→ PROBLEM STATEMENT: Word for word, repeat the entries, minus the pictures.

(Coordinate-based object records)
- - -

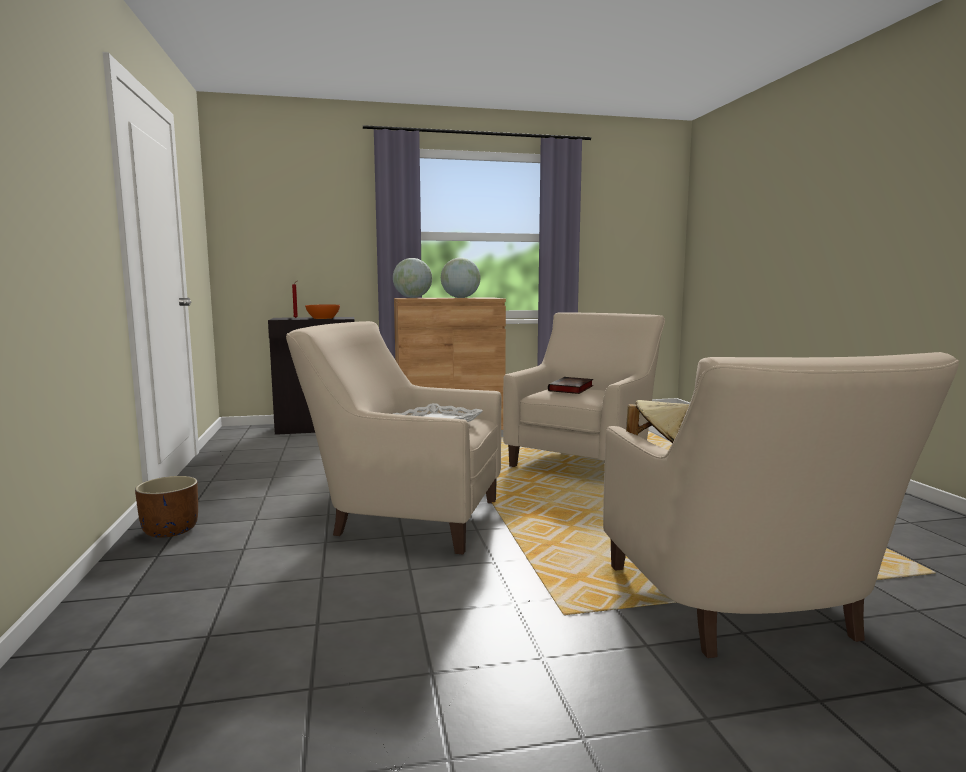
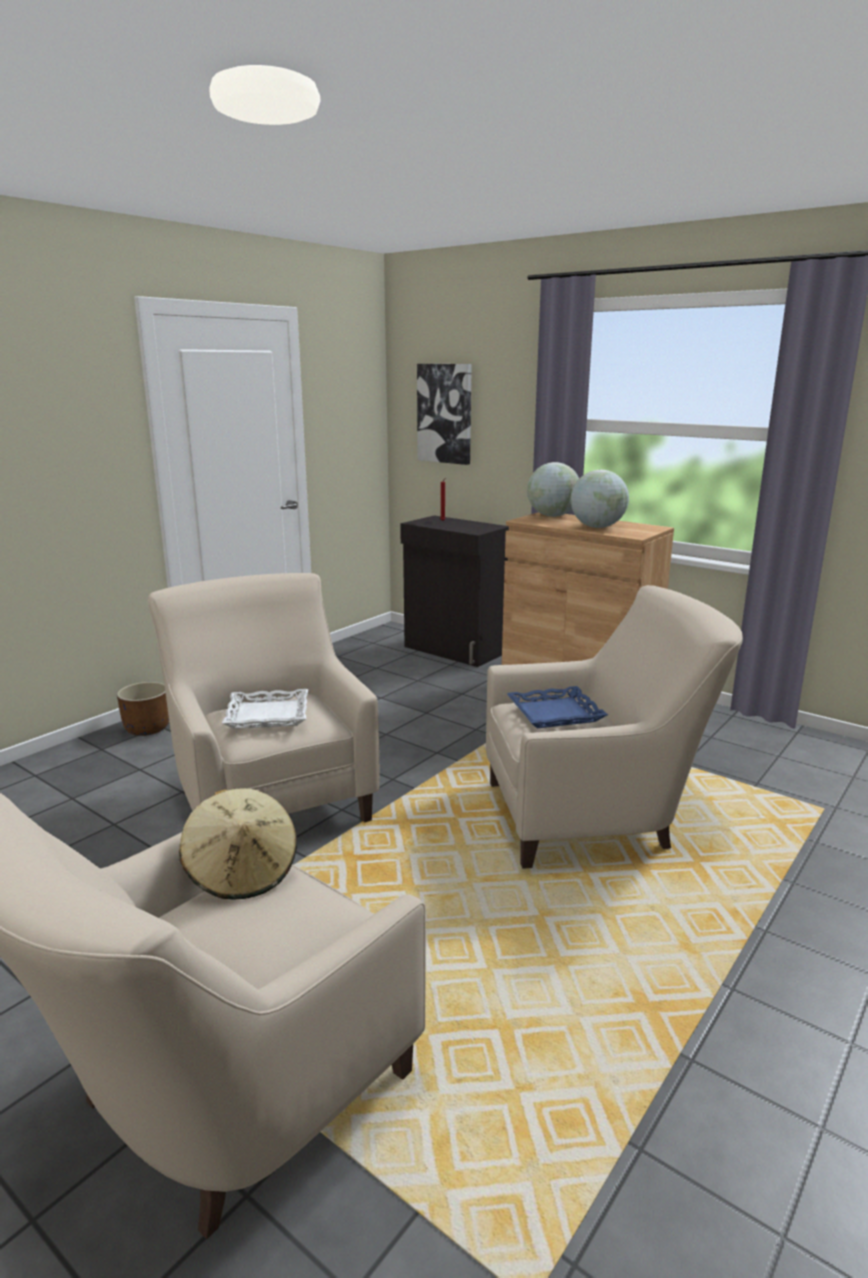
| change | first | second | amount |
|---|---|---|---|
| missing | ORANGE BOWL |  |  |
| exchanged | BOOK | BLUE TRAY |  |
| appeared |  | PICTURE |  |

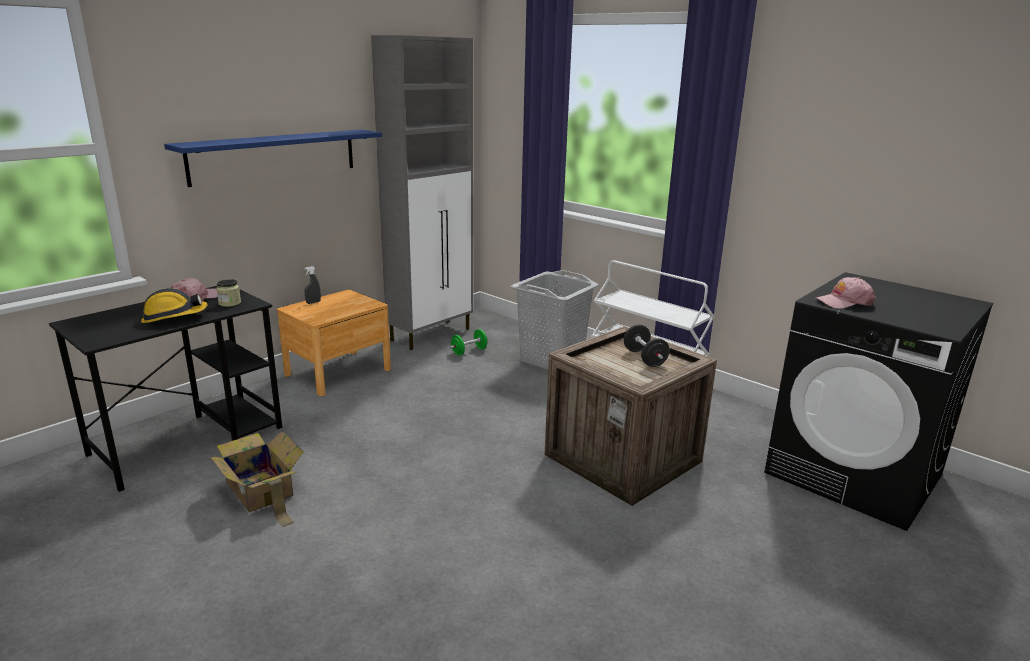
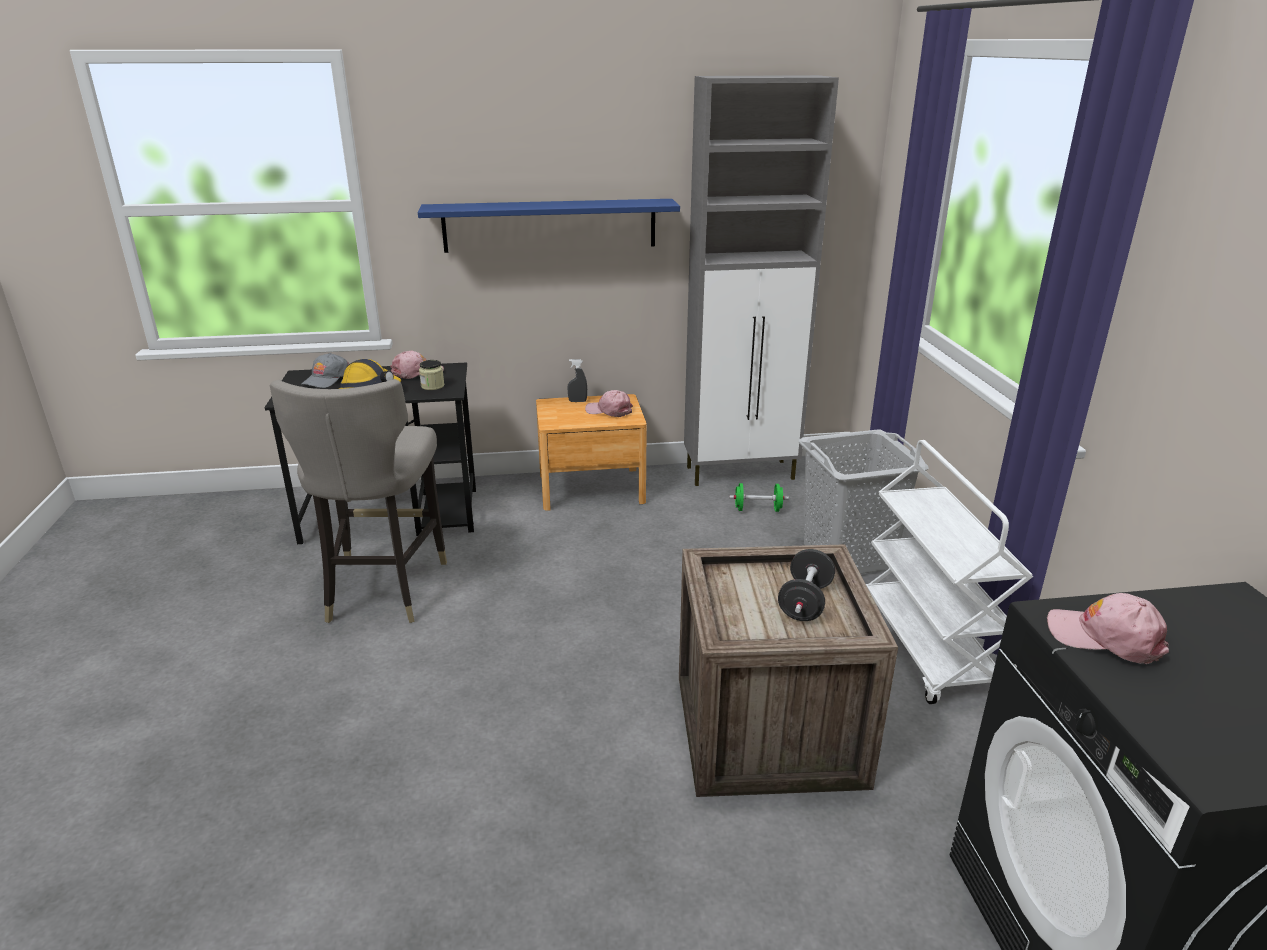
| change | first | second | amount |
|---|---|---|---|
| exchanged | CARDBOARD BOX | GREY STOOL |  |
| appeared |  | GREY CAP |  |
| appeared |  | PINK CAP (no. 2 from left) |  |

- - -

→ OUTPUT FOR THIS TASK:
| change | first | second | amount |
|---|---|---|---|
| missing | ORANGE BOWL |  |  |
| exchanged | BOOK | BLUE TRAY |  |
| appeared |  | PICTURE |  |

| change | first | second | amount |
|---|---|---|---|
| exchanged | CARDBOARD BOX | GREY STOOL |  |
| appeared |  | GREY CAP |  |
| appeared |  | PINK CAP (no. 2 from left) |  |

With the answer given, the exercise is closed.